**DIRECTIONS**. Repeat the lines below exactly as written, please, from the line with "301 13 16.56" to the line with "1233 209 0.57", both lines included, and no others.

**INPUT DATA**.
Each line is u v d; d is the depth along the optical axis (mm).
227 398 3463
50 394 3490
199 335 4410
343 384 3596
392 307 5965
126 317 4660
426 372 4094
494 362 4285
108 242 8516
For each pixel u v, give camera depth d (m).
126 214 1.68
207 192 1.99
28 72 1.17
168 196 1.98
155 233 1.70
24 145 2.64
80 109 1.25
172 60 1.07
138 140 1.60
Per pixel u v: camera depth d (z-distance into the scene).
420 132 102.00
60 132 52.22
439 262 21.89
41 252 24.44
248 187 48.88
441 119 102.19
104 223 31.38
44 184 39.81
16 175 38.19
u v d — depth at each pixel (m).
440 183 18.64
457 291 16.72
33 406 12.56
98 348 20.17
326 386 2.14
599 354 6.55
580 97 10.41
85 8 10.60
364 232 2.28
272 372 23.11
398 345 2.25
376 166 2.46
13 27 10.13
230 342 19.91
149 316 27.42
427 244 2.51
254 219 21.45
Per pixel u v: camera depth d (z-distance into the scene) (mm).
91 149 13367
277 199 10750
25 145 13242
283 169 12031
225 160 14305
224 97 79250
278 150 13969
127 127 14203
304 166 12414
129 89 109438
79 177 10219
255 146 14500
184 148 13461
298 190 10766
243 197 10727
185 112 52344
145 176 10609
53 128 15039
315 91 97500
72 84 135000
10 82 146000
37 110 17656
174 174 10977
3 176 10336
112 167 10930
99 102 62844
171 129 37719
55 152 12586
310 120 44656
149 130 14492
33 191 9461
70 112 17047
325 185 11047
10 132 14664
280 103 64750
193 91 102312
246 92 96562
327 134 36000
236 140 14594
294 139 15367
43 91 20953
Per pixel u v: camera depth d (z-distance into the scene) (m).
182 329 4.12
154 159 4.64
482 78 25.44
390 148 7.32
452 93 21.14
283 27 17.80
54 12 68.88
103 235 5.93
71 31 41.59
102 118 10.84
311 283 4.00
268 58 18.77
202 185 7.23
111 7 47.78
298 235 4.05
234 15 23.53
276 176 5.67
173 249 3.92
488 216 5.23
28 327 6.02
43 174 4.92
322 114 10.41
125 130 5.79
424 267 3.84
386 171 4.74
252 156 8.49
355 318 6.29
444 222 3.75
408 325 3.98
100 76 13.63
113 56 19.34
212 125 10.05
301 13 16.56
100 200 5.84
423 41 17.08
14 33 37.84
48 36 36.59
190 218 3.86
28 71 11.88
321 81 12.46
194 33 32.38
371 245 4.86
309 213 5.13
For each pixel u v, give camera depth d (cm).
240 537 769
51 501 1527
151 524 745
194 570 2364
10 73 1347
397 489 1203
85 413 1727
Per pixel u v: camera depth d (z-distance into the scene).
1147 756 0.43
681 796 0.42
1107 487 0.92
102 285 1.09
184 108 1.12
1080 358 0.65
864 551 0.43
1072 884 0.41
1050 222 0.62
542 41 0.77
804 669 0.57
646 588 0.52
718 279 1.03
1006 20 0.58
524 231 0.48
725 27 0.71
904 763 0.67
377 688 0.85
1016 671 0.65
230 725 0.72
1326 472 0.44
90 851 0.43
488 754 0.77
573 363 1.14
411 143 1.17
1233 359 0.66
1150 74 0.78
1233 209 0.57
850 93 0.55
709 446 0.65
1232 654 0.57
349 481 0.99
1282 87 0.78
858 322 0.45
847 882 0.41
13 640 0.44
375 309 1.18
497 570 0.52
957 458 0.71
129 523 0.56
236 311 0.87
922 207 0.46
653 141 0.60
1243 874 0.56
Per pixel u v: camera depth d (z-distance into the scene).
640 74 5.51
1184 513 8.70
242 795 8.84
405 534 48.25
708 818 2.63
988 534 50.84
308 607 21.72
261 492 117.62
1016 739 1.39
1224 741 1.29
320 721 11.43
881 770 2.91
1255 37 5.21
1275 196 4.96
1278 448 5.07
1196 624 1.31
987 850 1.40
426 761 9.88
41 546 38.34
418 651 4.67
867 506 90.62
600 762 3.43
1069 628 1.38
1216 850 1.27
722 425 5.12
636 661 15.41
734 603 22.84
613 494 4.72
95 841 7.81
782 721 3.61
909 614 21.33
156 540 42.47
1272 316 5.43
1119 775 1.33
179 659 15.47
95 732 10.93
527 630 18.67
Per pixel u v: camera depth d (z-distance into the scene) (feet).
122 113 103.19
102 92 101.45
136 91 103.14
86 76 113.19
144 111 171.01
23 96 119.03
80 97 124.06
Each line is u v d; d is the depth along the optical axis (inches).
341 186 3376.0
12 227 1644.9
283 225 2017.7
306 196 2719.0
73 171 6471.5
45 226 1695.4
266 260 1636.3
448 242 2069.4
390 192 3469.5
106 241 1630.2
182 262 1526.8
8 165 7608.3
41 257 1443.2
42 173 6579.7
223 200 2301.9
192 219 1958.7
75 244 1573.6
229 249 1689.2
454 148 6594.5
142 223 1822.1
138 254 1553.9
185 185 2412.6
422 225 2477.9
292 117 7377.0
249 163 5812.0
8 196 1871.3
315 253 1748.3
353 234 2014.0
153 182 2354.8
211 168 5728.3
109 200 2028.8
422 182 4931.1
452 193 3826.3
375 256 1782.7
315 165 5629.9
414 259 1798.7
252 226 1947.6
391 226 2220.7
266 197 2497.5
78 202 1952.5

**WRITTEN SOLUTION**.
301 13 16.56
100 200 5.84
423 41 17.08
14 33 37.84
48 36 36.59
190 218 3.86
28 71 11.88
321 81 12.46
194 33 32.38
371 245 4.86
309 213 5.13
For each pixel u v, give camera depth d (cm).
240 537 769
51 501 1527
151 524 745
194 570 2364
10 73 1347
397 489 1203
85 413 1727
Per pixel u v: camera depth d (z-distance into the scene).
1147 756 0.43
681 796 0.42
1107 487 0.92
102 285 1.09
184 108 1.12
1080 358 0.65
864 551 0.43
1072 884 0.41
1050 222 0.62
542 41 0.77
804 669 0.57
646 588 0.52
718 279 1.03
1006 20 0.58
524 231 0.48
725 27 0.71
904 763 0.67
377 688 0.85
1016 671 0.65
230 725 0.72
1326 472 0.44
90 851 0.43
488 754 0.77
573 363 1.14
411 143 1.17
1233 359 0.66
1150 74 0.78
1233 209 0.57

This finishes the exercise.